• **Reading passage**
>> BEGIN
By David Harsanyi
Monday, September 27, 2021
In a now-deleted tweet, progressive representative
Pramila Jayapal made the wild claim that the “U.S. has nearly ONE-THIRD of the
world’s billionaires. Meanwhile, our poverty rate is the 4th highest in the
world. Tax the rich.” Big if true! But the fact that any elected official
could, even for a fleeting moment, believe that the United States had anywhere
near the highest poverty rate in the world tells us a lot about the progressive
mindset and policy goals.
Democrats tend to perfunctorily portray the United States
as a poverty-stricken plutocracy where “[t]rillionaires and billionaires are
doing very, very well,” as Joe Biden argued the other day when peddling
his massive state expansion, but “the middle class keeps getting hurt.”
This idea is driven by a zero-sum obsession with “inequality,” and not the
reality of a nation where the largest economic movement over the past decade has
been from the middle class to the upper middle class.
Progressives tend to contrast the fortunes of low-income
Americans with their high-income neighbors. And maybe this works as a
domestic-populist political attack. Any global comparisons, however, will only
illustrate the superiority of American economic life.
>> END
• **To be done**
1. Could you condense the paragraph of the column that begins "Democrats tend to perfunctorily portray" into two or three sentences while keeping its main facts?
2. Resume the column on American poverty and billionaires, picking up right after its final sentence.
The material placed after the column has nothing to do with it.

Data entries
>> BEGIN
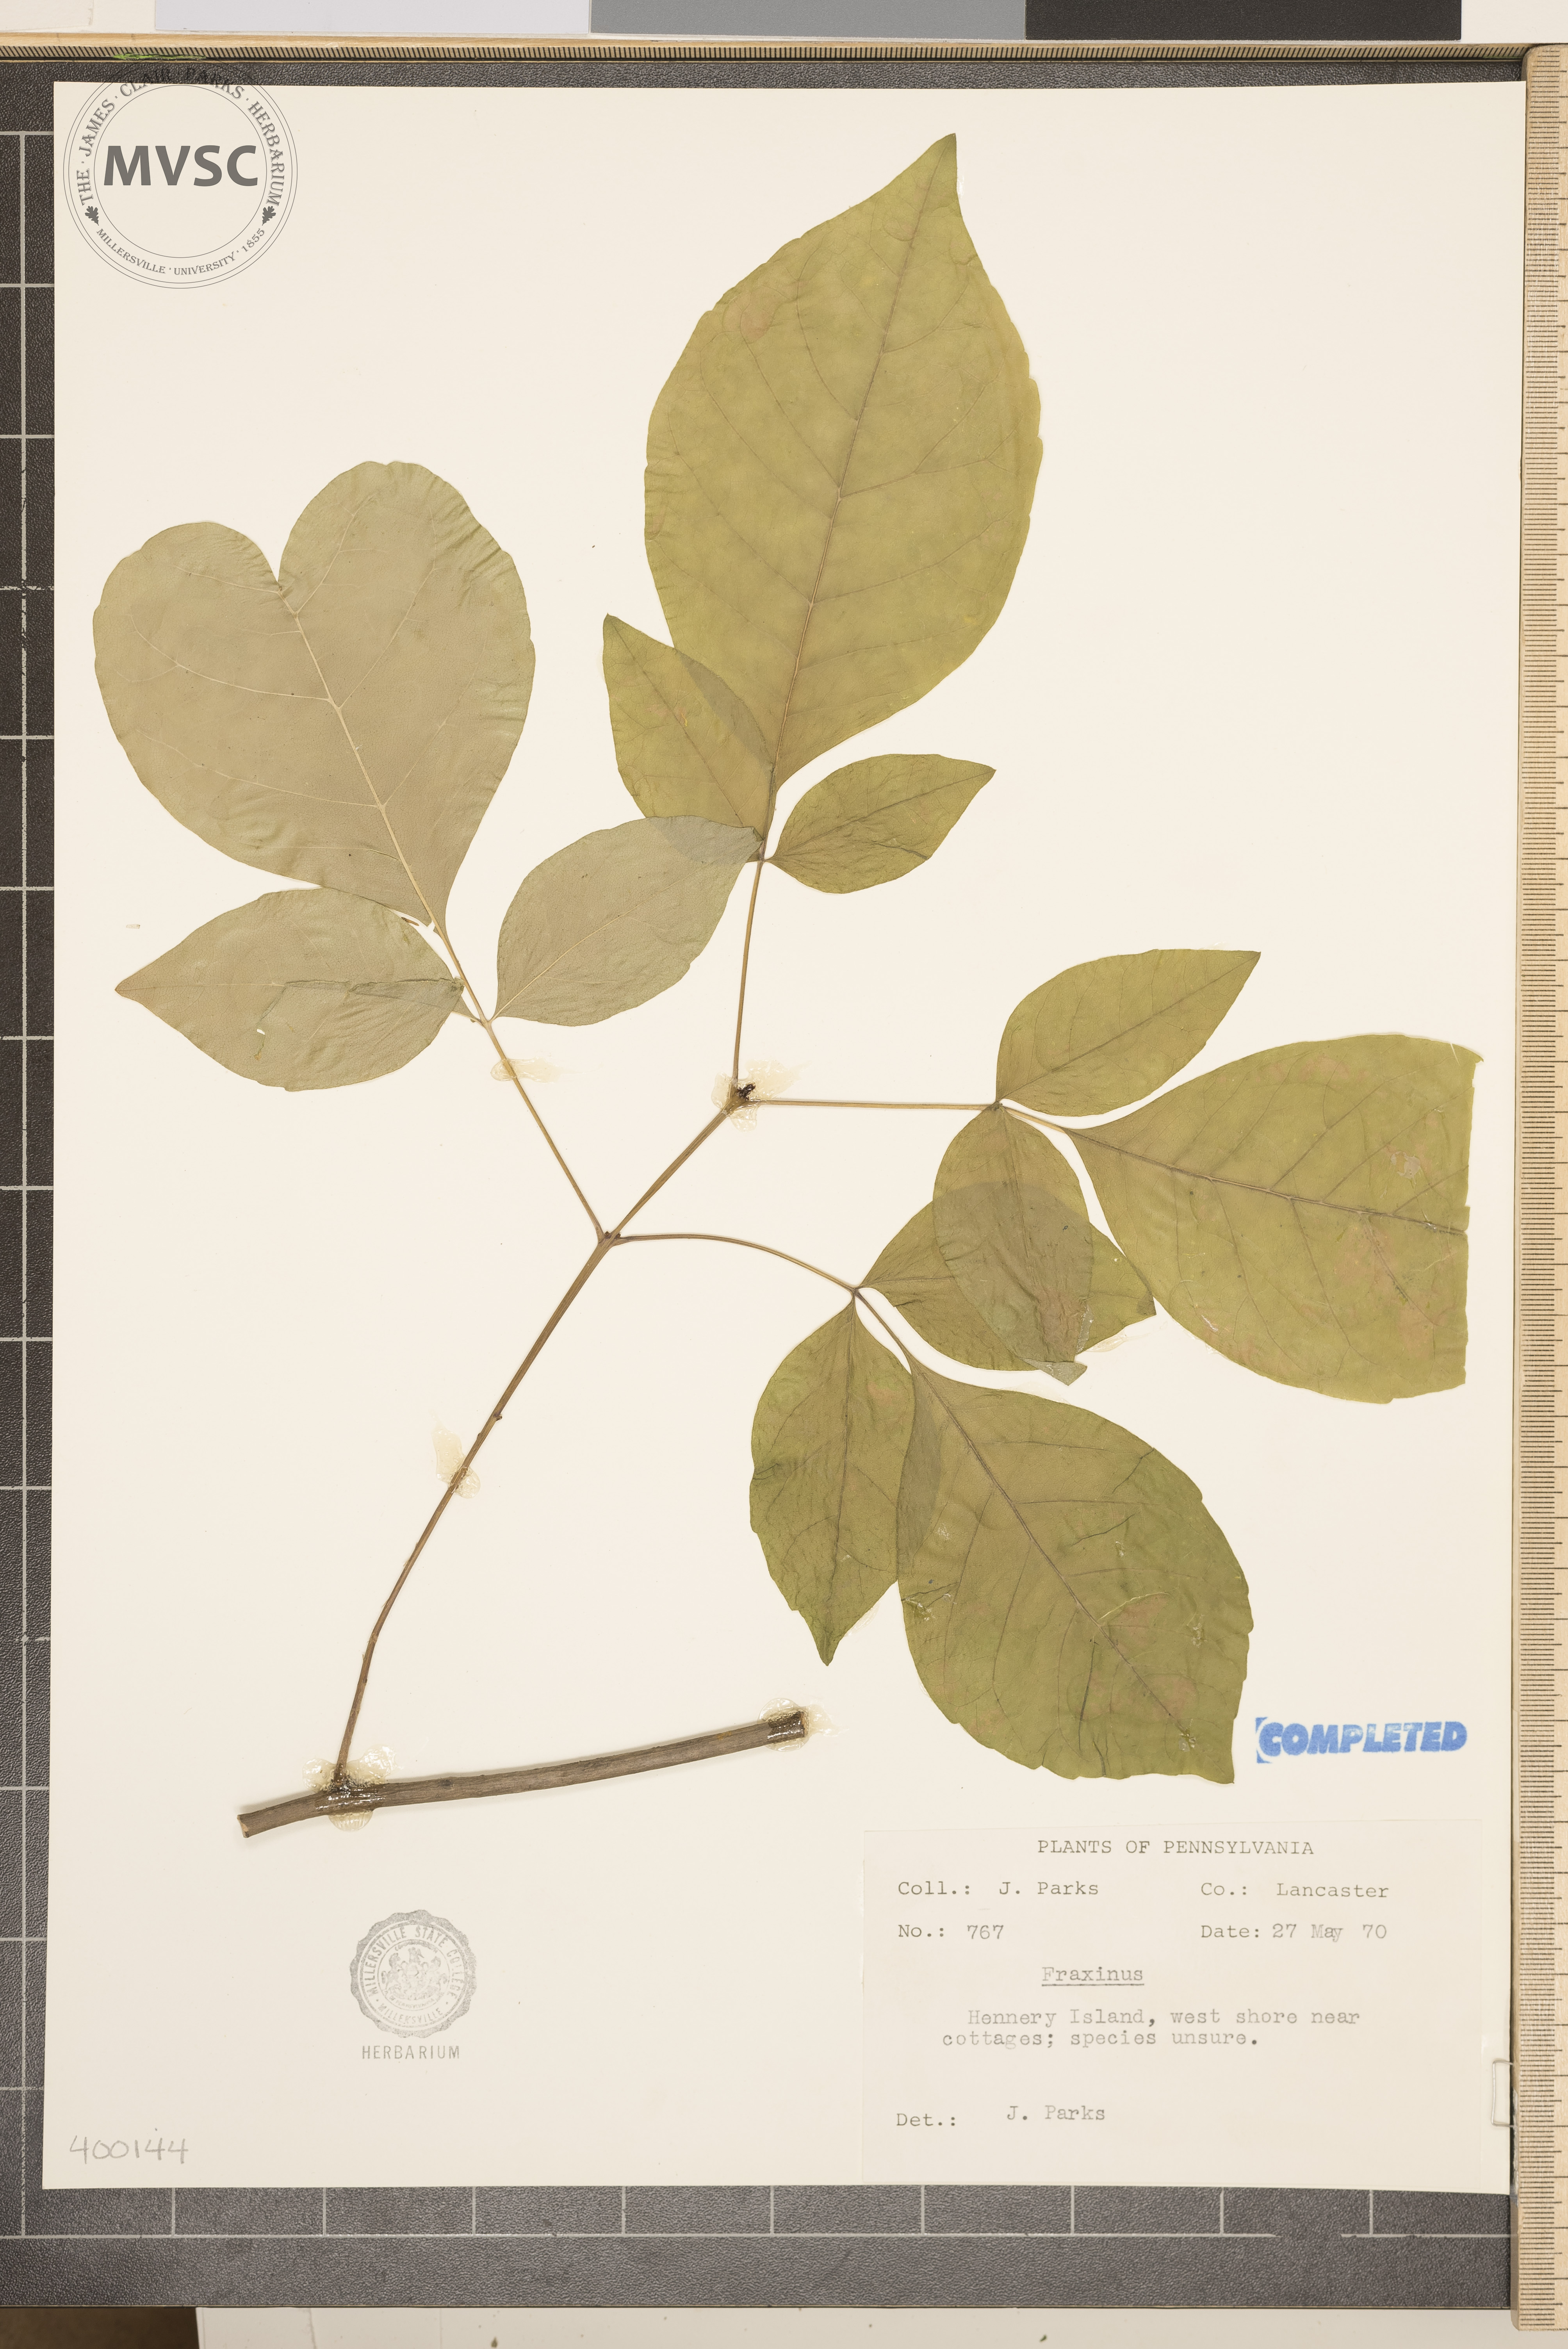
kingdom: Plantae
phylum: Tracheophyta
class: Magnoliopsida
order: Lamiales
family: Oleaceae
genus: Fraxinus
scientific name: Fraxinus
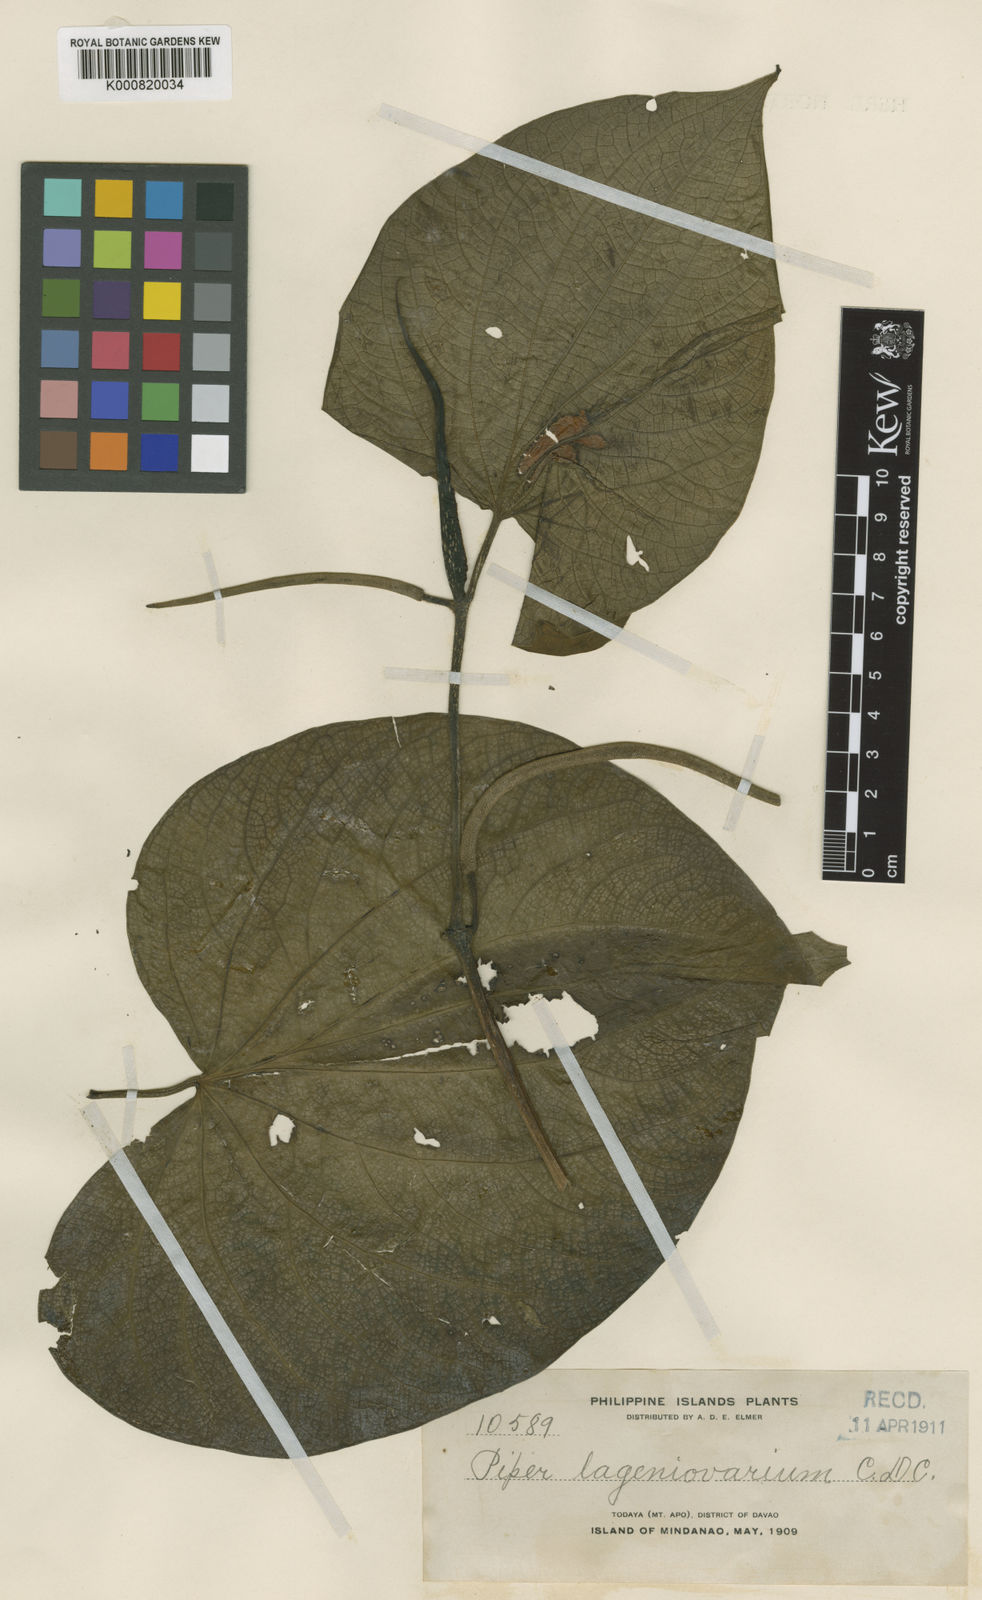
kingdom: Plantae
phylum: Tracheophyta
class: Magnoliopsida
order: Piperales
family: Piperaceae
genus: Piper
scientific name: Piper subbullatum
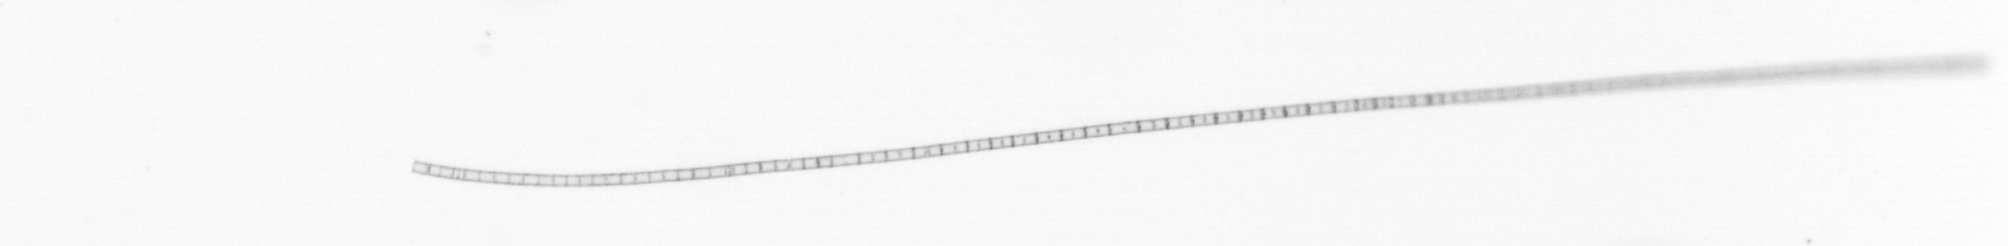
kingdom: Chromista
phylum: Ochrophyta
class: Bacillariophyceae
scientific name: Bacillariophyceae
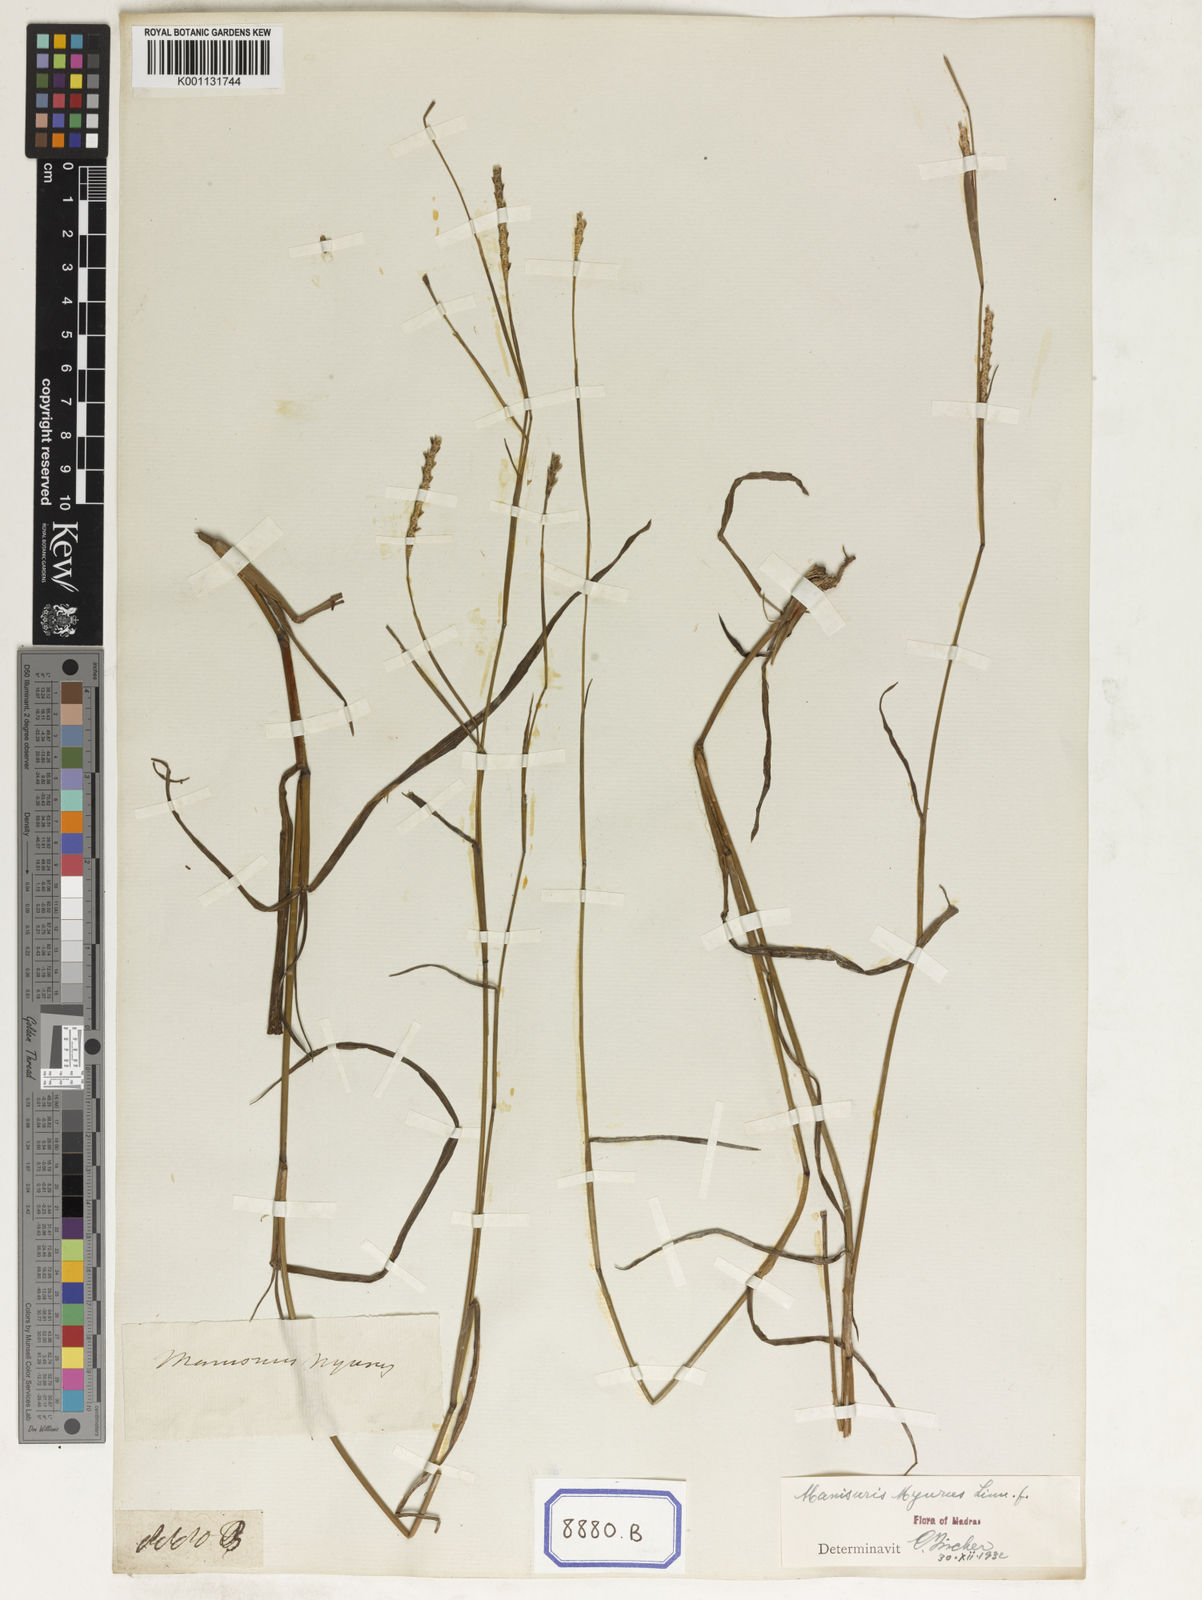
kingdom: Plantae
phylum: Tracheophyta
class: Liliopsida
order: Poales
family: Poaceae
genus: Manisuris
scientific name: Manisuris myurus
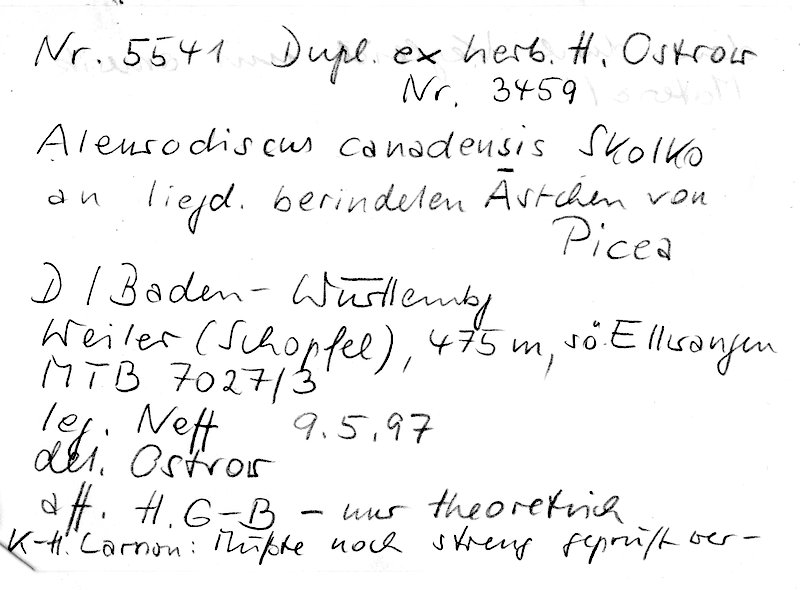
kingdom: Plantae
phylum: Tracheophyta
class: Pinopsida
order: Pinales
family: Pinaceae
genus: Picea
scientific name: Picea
>> END
• **Responses to the exercise**
1. Democrats routinely depict the United States as a poverty-stricken plutocracy. Joe Biden, promoting his large expansion of the state, said trillionaires and billionaires are doing very well while the middle class keeps getting hurt. That view comes from a zero-sum obsession with inequality rather than from reality, since the biggest economic movement of the past decade has been from the middle class into the upper middle class.

2.
When Pew analyzed the 111 nations that accounted for 88 percent
of the global population, they found that the middle-income range translates to
an annual income of $14,600 to $29,200 for a family of four. The U.S. average
household income is over three times that amount. Nearly nine in ten Americans
find themselves substantially above the global middle-income standard, which is
to say that by world benchmarks there are very few impoverished people in the
United States. Once all income, charity, welfare, and social benefits are
calculated, the poorest 20 percent of Americans likely consume about as many goods and services as any of the
relatively wealthy nations of Italy, Spain, and Britain.
Put it this way: If the United States invaded Britain
tomorrow and made it the 51st state, it would probably be the second poorest behind Alabama
and ahead of only Mississippi. If Germany, Sweden, or Denmark joined the
union, they would rank in the bottom third of American states in per capita
GDP, median annual income, and a host of other quantifiable measure of wealth.
Italy, Spain, and Portugal, among others, would be at the bottom. As a highly important forthcoming book details, there is no
reason to adopt a European-style welfare-state system.
The unemployment rate in the United States is typically one of the (organically) lowest in the
world. The United States has the highest per capita wealth in the world and the sixth-highest median income in the world — a somewhat
misleading statistic, as it measures the earning power of an individual but
fails to take into account the accumulated wealth of Americans. Overall, we
have more personal savings than any nation, as well.
It should be remembered that the United States creates
wealth for 350 million people — in comparison with other top performers, such
as the European city-states Monaco and Luxembourg, and the small petrostate of
Norway — and is a place that welcomes a constant stream of poor immigrants.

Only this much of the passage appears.